Only you can prioritize what is most important in your life
In the same way that no one can define success for you, only you can prioritize what is important in your life and what you should work on. For some people money is a priority. Others think family is more important. Other people think helping others is what matters the most. Others try to find a balance for all these things. What is most important to you? Do you have a clear definition of your priorities, and spend your time accordingly?
Only you can achieve your personal goals
Once you have decided what is important to you, you need to decide how much effort you are willing to put towards achieving your goals. There are many sources of information on setting goals and achieving them, but at the end of the day, you are the only one who decides to pursue your goals.

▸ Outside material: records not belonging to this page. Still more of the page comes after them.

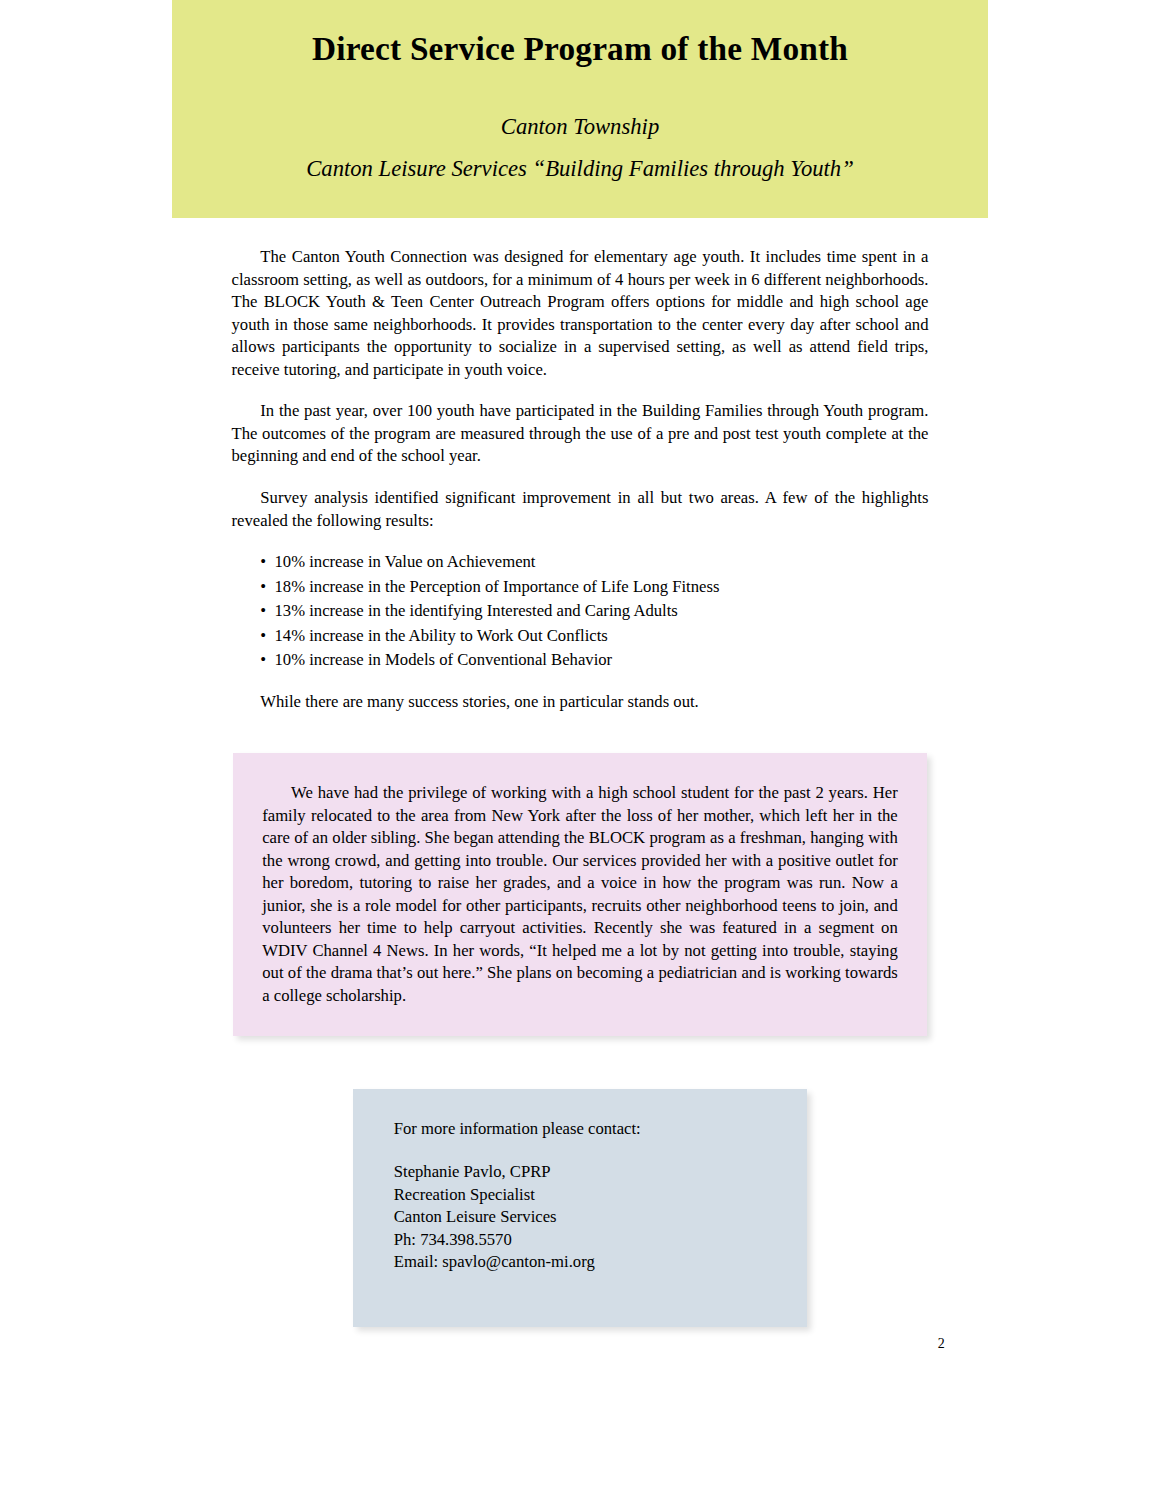Direct Service Program of the Month
Canton Township
Canton Leisure Services “Building Families through Youth”
The Canton Youth Connection was designed for elementary age youth. It includes time spent in a classroom setting, as well as outdoors, for a minimum of 4 hours per week in 6 different neighborhoods. The BLOCK Youth & Teen Center Outreach Program offers options for middle and high school age youth in those same neighborhoods. It provides transportation to the center every day after school and allows participants the opportunity to socialize in a supervised setting, as well as attend field trips, receive tutoring, and participate in youth voice.
In the past year, over 100 youth have participated in the Building Families through Youth program. The outcomes of the program are measured through the use of a pre and post test youth complete at the beginning and end of the school year.
Survey analysis identified significant improvement in all but two areas. A few of the highlights revealed the following results:
10% increase in Value on Achievement
18% increase in the Perception of Importance of Life Long Fitness
13% increase in the identifying Interested and Caring Adults
14% increase in the Ability to Work Out Conflicts
10% increase in Models of Conventional Behavior
While there are many success stories, one in particular stands out.
We have had the privilege of working with a high school student for the past 2 years. Her family relocated to the area from New York after the loss of her mother, which left her in the care of an older sibling. She began attending the BLOCK program as a freshman, hanging with the wrong crowd, and getting into trouble. Our services provided her with a positive outlet for her boredom, tutoring to raise her grades, and a voice in how the program was run. Now a junior, she is a role model for other participants, recruits other neighborhood teens to join, and volunteers her time to help carryout activities. Recently she was featured in a segment on WDIV Channel 4 News. In her words, “It helped me a lot by not getting into trouble, staying out of the drama that’s out here.” She plans on becoming a pediatrician and is working towards a college scholarship.
For more information please contact:
Stephanie Pavlo, CPRP
Recreation Specialist
Canton Leisure Services
Ph: 734.398.5570
Email: spavlo@canton-mi.org
2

Only you can decide to change in order to achieve success
Achieving success, even when defined in your own terms, many times requires changes. And changes are hard. You may have to change the way you think, the way you behave, the way you interact with others. Again, only you can decide to make the necessary changes to achieve whatever goals you have set for yourself.

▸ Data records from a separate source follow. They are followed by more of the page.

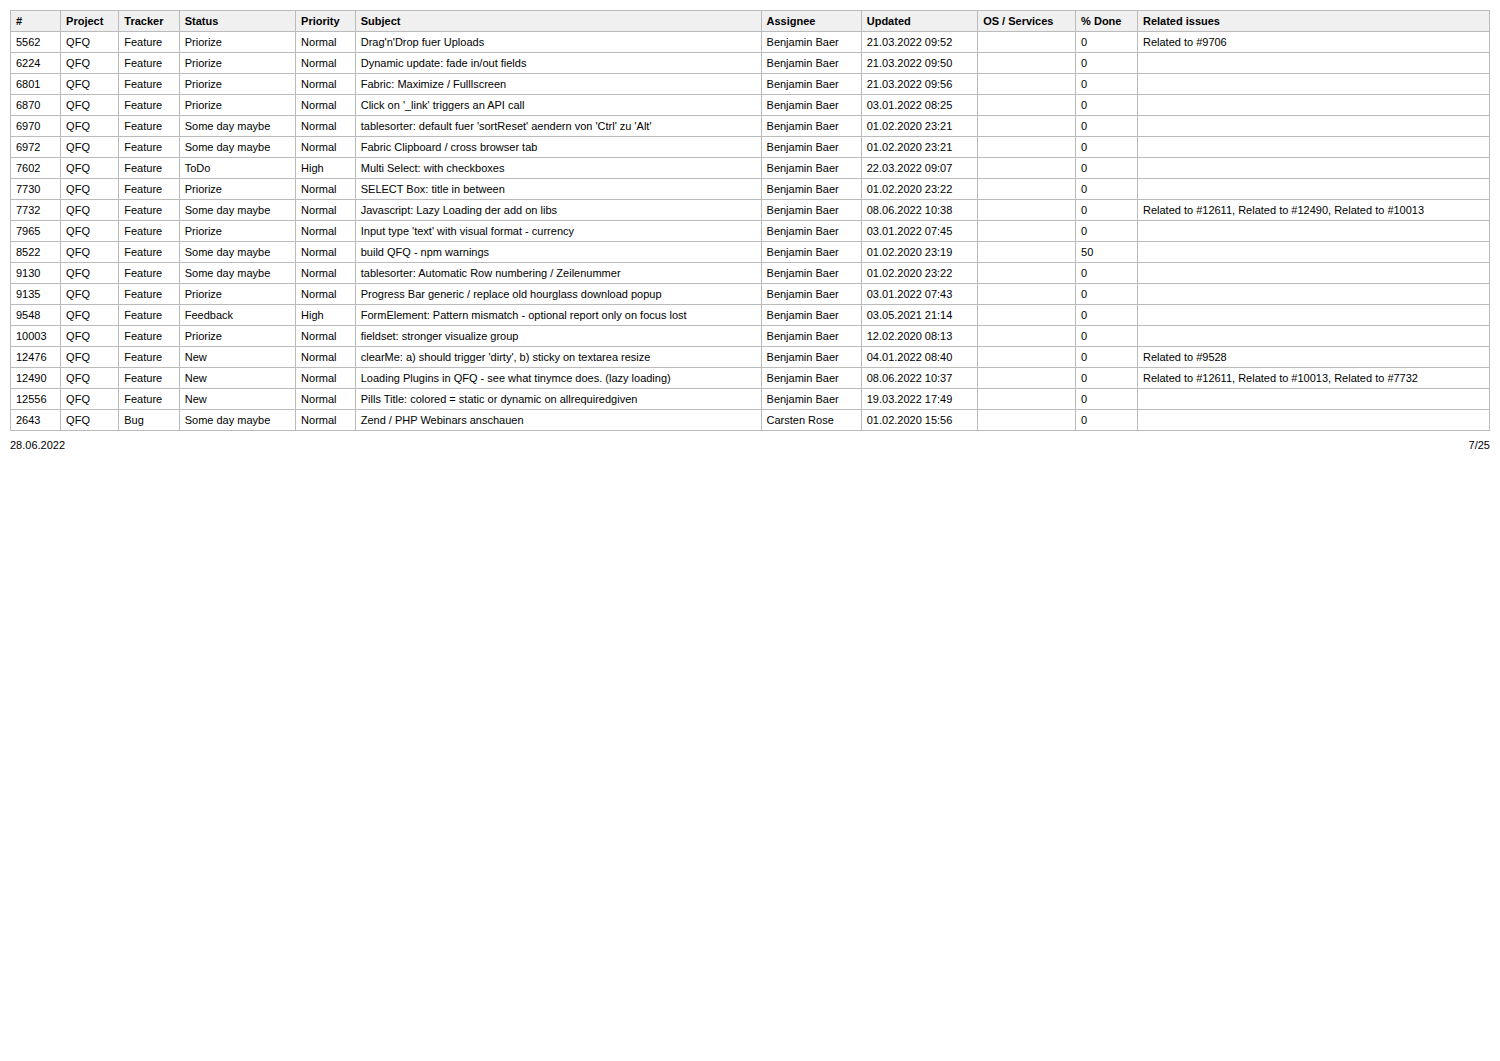| # | Project | Tracker | Status | Priority | Subject | Assignee | Updated | OS / Services | % Done | Related issues |
| --- | --- | --- | --- | --- | --- | --- | --- | --- | --- | --- |
| 5562 | QFQ | Feature | Priorize | Normal | Drag'n'Drop fuer Uploads | Benjamin Baer | 21.03.2022 09:52 | | 0 | Related to #9706 |
| 6224 | QFQ | Feature | Priorize | Normal | Dynamic update: fade in/out fields | Benjamin Baer | 21.03.2022 09:50 | | 0 | |
| 6801 | QFQ | Feature | Priorize | Normal | Fabric: Maximize / Fulllscreen | Benjamin Baer | 21.03.2022 09:56 | | 0 | |
| 6870 | QFQ | Feature | Priorize | Normal | Click on '_link' triggers an API call | Benjamin Baer | 03.01.2022 08:25 | | 0 | |
| 6970 | QFQ | Feature | Some day maybe | Normal | tablesorter: default fuer 'sortReset' aendern von 'Ctrl' zu 'Alt' | Benjamin Baer | 01.02.2020 23:21 | | 0 | |
| 6972 | QFQ | Feature | Some day maybe | Normal | Fabric Clipboard / cross browser tab | Benjamin Baer | 01.02.2020 23:21 | | 0 | |
| 7602 | QFQ | Feature | ToDo | High | Multi Select: with checkboxes | Benjamin Baer | 22.03.2022 09:07 | | 0 | |
| 7730 | QFQ | Feature | Priorize | Normal | SELECT Box: title in between | Benjamin Baer | 01.02.2020 23:22 | | 0 | |
| 7732 | QFQ | Feature | Some day maybe | Normal | Javascript: Lazy Loading der add on libs | Benjamin Baer | 08.06.2022 10:38 | | 0 | Related to #12611, Related to #12490, Related to #10013 |
| 7965 | QFQ | Feature | Priorize | Normal | Input type 'text' with visual format - currency | Benjamin Baer | 03.01.2022 07:45 | | 0 | |
| 8522 | QFQ | Feature | Some day maybe | Normal | build QFQ - npm warnings | Benjamin Baer | 01.02.2020 23:19 | | 50 | |
| 9130 | QFQ | Feature | Some day maybe | Normal | tablesorter: Automatic Row numbering / Zeilenummer | Benjamin Baer | 01.02.2020 23:22 | | 0 | |
| 9135 | QFQ | Feature | Priorize | Normal | Progress Bar generic / replace old hourglass download popup | Benjamin Baer | 03.01.2022 07:43 | | 0 | |
| 9548 | QFQ | Feature | Feedback | High | FormElement: Pattern mismatch - optional report only on focus lost | Benjamin Baer | 03.05.2021 21:14 | | 0 | |
| 10003 | QFQ | Feature | Priorize | Normal | fieldset: stronger visualize group | Benjamin Baer | 12.02.2020 08:13 | | 0 | |
| 12476 | QFQ | Feature | New | Normal | clearMe: a) should trigger 'dirty', b) sticky on textarea resize | Benjamin Baer | 04.01.2022 08:40 | | 0 | Related to #9528 |
| 12490 | QFQ | Feature | New | Normal | Loading Plugins in QFQ - see what tinymce does. (lazy loading) | Benjamin Baer | 08.06.2022 10:37 | | 0 | Related to #12611, Related to #10013, Related to #7732 |
| 12556 | QFQ | Feature | New | Normal | Pills Title: colored = static or dynamic on allrequiredgiven | Benjamin Baer | 19.03.2022 17:49 | | 0 | |
| 2643 | QFQ | Bug | Some day maybe | Normal | Zend / PHP Webinars anschauen | Carsten Rose | 01.02.2020 15:56 | | 0 | |
28.06.2022 7/25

Should your successes be public or should you keep them private?
Donald Trump loves attention. He loves to brag about his successes and how much he has achieved in life. Warren Buffett on the other hand, likes to keep his successes private, despite of the fact that he is one of the most successful investors, and one of the richest persons on earth. Being public or private is a personal choice. But it is difficult to stay private when you reach a certain level of success. The public loves to know about the private lives of successful people, and has an unhealthy obsession with celebrities. If you are a very successful person, only you can decide how much of your success you want to publicize. If you can be a role model to others, I think it makes sense to share your story. But if you want publicity just to inflate your ego, some humbleness may do you good.
Should this site have a more personal touch?
The vision for the Worldwide Success site was never to be a personal blog. The vision was, and still is, to be a source of education, with a global perspective, with many contributors, and in many languages. However, as I have been learning, there is a case for adding a personal touch to a site like this. People are genuinely curious about who is behind the articles that they read, and what their backgrounds are. Problogger recently posted an interesting article entitled Adding a Personal Touch to Your Blog which adds an interesting perspective to this topic.
Even more interestingly, I have been tagged by Steve-Olson.com to share five little known facts about me. Apparently this is going around in the blogosphere. Even though I still do not plan on making this a personal blog, I will play along since Steve has been kind enough to list this site on his blog. I will also try to add more of a personal touch to the site when appropriate.
I will keep the five facts in line with the global theme of this site. So here you go:
I have studied five languages, including my native tongue. I am fluent in two of them, know one relatively well, and would like to learn the fourth one better. The one I have given up on? Japanese.
- I have worked for a British company and have worked on projects in Japan, and Brazil.
- I have been to 15 countries.
- I travel internationally at least once a year.
- My field of study in grad school ….. International Business.